Mais, nous avons dit par rapport aux questions et aux préoccupations qui engagent la vie de la nation, l’Union nationale des travailleurs du Mali devrait être consultée, devrait être écoutée. Mais, au fil des mois, toutes les composantes de la société sont reçues à la Primature, à la Présidence de la République, toutes sauf l’Union nationale des travailleurs du Mali, encore moins la Confédération syndicale des Travailleurs du Mali. Alors, nous tenons à dire que nous sommes des Maliens, nous représentons une composante de la nation malienne, nous ne sommes pas société civile, mais nous sommes de la société civile. Ceux-là qui représentent la société civile, on les a écoutés ; c’est des Ongs et des associations ; mais pas le syndicat qui est représenté, à l’intérieur du pays, de Kayes à Kidal.
Il n’y a pas un village où on ne trouve pas au moins un travailleur fonctionnaire ; il n’y a pas une région, un cercle ou un arrondissement où il n’y a pas les représentants de l’Untm. Sur une question qui engage la vie de la nation, les représentants des travailleurs doivent être écoutés. Mais mieux, ce n’est pas parce que nous voulions qu’ils viennent vers nous. Nous avons nous-mêmes demandé à aller vers eux. Nous avons écrit au président de la République, au lendemain de notre congrès pour au moins le rencontrer, le féliciter, pour lui dire tout notre accompagnement parce qu’il est le président de tous les Maliens. Aucune réponse. Nous avons marché ici pour condamner ce qui s’est passé à Kidal, pour soutenir le gouvernement, dénoncer le Mnla, dire que la souveraineté de Kidal doit être de mise pour le Mali.
Nous l’avons fait, nous sommes allés remettre une déclaration au Premier ministre et nous lui avons dit que pour toutes les concertations, d’écrire également à l’Untm en rencontrant la société civile. Jamais, il ne l’a fait. C’est un constat amer. Nous savons ce que nous représentons, et c’est notre droit de réclamer également que nous soyons consultés pour les questions liant la vie de la nation.
Et pour les pourparlers d’Alger, est-ce que là au moins on a associé des représentants de l’Untm?
Non. On ne nous a même pas rapprochés pour nous faire un compte rendu tel qu’on l’a fait pour les autres structures. Pourtant, à Koulouba, on a vu défiler les partis politiques, les institutions, la société civile, les religieux. Mais point d’UNTM. Alors, pourquoi ? Mais, notre préavis n’est pas du tout lié à ça.
Si le gouvernement ne réagit pas dans le sens que vous souhaitez, quelle sera la suite ?
La suite, c’est que nous allons analyser.

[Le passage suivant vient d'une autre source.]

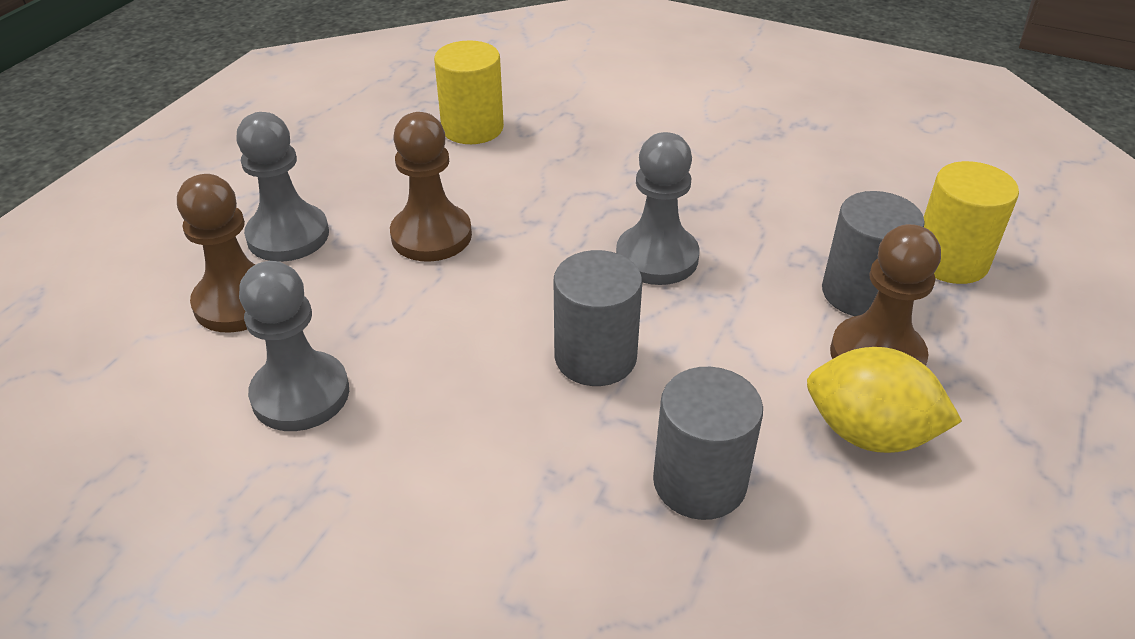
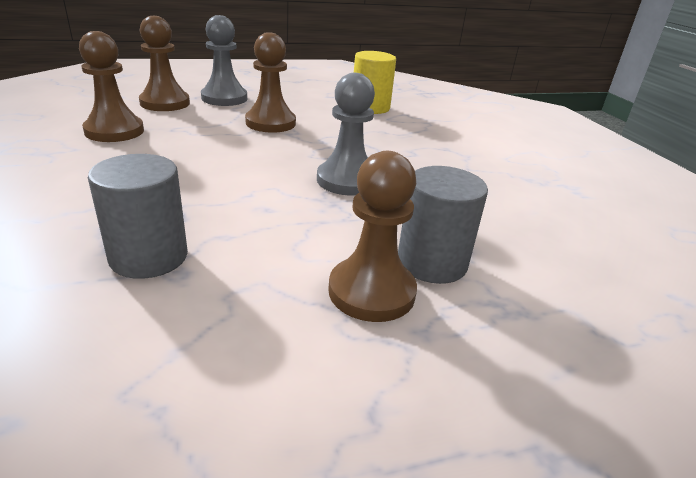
camera: 45 degrees right, 10 degrees down
(300, 394) = (114, 131): grey pawn -> brown pawn
(595, 357) = (230, 189): grey cylinder -> none
(869, 433) = (276, 315): yellow lemon -> none
(950, 261) = (542, 294): yellow cylinder -> none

Si le gouvernement, après la grève, est disponible à nous écouter dans le cadre du dialogue pour donner satisfaction aux points dont on aura discuté avec eux, au cours du préavis de grève, il n’y a pas de problème. Mais, si la même volonté manifeste de refuser de négocier ou de nous faire des propositions concrètes persiste, nous irons encore à une autre grève ; cette fois-ci de trois, quatre ou cinq jours. Ainsi de suite. Et à chaque fin d’étape d’une grève, nous analyserons. Et nous aviserons.